= To do =
Beginning at the top of the data below, write out every line exactly until you reach the line with "natural result of", and include that line.

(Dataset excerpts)
━━━━━━━━━━

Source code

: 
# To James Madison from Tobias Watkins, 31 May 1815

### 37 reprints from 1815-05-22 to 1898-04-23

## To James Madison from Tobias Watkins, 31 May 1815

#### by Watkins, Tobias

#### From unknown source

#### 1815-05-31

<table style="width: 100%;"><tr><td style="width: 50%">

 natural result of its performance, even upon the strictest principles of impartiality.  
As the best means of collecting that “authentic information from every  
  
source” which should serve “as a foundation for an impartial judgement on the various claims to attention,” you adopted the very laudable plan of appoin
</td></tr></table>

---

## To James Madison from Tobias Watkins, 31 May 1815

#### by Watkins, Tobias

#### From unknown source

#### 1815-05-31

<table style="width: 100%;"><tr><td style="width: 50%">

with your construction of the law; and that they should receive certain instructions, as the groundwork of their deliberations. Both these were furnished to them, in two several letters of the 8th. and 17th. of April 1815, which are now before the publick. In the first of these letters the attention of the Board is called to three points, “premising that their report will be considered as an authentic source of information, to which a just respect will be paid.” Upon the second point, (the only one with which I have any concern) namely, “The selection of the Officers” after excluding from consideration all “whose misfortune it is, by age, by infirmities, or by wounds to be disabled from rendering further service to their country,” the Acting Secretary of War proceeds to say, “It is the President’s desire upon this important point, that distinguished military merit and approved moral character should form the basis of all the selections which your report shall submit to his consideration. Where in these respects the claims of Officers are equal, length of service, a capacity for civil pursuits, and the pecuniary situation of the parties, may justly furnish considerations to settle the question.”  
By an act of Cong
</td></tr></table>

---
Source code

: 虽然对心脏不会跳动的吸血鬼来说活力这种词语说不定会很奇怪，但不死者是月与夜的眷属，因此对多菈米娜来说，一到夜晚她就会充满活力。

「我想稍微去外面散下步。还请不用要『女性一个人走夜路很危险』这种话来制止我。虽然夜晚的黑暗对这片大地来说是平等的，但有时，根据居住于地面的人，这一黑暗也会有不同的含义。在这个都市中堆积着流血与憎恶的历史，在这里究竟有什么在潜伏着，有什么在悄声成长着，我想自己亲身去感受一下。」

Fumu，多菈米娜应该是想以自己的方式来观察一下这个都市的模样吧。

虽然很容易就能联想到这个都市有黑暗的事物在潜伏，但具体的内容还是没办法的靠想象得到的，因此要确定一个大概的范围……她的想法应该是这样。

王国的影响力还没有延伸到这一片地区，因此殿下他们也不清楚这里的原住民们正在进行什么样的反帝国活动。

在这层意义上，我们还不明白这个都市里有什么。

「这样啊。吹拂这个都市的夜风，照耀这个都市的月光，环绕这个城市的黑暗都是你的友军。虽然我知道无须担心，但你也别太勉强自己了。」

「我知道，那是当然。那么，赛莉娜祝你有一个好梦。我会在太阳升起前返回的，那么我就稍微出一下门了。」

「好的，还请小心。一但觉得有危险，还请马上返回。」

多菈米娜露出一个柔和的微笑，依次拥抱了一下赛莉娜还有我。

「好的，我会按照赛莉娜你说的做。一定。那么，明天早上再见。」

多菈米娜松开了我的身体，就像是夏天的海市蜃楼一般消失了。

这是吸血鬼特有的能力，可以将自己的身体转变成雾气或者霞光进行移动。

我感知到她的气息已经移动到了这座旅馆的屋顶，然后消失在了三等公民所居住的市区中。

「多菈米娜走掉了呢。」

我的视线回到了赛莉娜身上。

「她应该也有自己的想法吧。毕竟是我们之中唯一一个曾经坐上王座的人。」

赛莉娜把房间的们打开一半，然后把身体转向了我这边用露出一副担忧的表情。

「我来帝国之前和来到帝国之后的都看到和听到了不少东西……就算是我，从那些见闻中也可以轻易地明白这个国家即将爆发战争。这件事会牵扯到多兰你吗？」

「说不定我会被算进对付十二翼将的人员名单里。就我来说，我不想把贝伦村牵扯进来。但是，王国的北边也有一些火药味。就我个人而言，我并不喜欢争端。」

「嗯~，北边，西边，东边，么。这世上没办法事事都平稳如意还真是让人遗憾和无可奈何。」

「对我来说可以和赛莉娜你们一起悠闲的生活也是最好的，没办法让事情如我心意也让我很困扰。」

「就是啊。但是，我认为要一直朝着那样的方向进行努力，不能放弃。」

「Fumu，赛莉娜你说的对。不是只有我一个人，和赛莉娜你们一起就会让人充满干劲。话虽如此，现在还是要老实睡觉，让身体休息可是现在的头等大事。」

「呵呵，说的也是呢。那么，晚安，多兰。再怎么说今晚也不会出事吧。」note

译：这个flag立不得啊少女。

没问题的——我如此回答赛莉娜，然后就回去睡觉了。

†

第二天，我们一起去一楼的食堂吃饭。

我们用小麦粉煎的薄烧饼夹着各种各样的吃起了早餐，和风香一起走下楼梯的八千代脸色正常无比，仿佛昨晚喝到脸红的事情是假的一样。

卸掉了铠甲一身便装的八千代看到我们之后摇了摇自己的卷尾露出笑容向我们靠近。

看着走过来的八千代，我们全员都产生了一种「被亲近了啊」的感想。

━━━━━━━━━━

= Written answer =
Source code

: 
# To James Madison from Tobias Watkins, 31 May 1815

### 37 reprints from 1815-05-22 to 1898-04-23

## To James Madison from Tobias Watkins, 31 May 1815

#### by Watkins, Tobias

#### From unknown source

#### 1815-05-31

<table style="width: 100%;"><tr><td style="width: 50%">

 natural result of its performance, even upon the strictest principles of impartiality.  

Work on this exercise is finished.